Computational approaches to understanding biology and bio-inspired problem-solving
- When?
- Friday 12 November 2010, 16:00 to 17:00
- Where?
- 22AA04
- Open to:
- Staff, Students
- Speaker:
- Yaochu Jin (Surrey, Computing)
Abstract: This talk starts with a brief introduction to computational models of gene regulatory networks (GRN), followed by a description of our recent results on analyzing and synthesizing gene regulatory motifs, particularly from the robustness and evolvability perspective. We show that in a feedforward Boolean network, the trade-off between robustness and evolvability cannot be resolved. In contrast, how this trade-off can be resolved in an ODE-based GRN model for cellular growth based on a quantitative evolvability measure.

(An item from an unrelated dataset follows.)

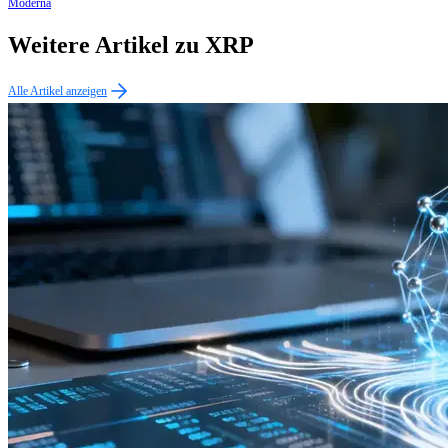
Moderna
Weitere Artikel zu XRP
Alle Artikel anzeigen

In addition, we demonstrate that robust GRN motifs can emerge from in silico evolution without an explicit selection pressure on robustness. Our results also suggest that evolvability is evolvable without explicit selection.
In the second part of the talk, I will present two examples on how these GRN models can be applied to understanding biology and to solving engineering problems. The long-term target of the first example is to understand the major transitions in evolution of primitive nervous systems. A cellular growth model is developed under the control of a gene regulatory network, which is used for mophological development. We showed that there is a close coupling between the evolved body plan and the control pattern. In the second example, we showed that principles extracted from biological morphogenesis can be employed to solve engineering problems, such as self-organization of multi-robot systems.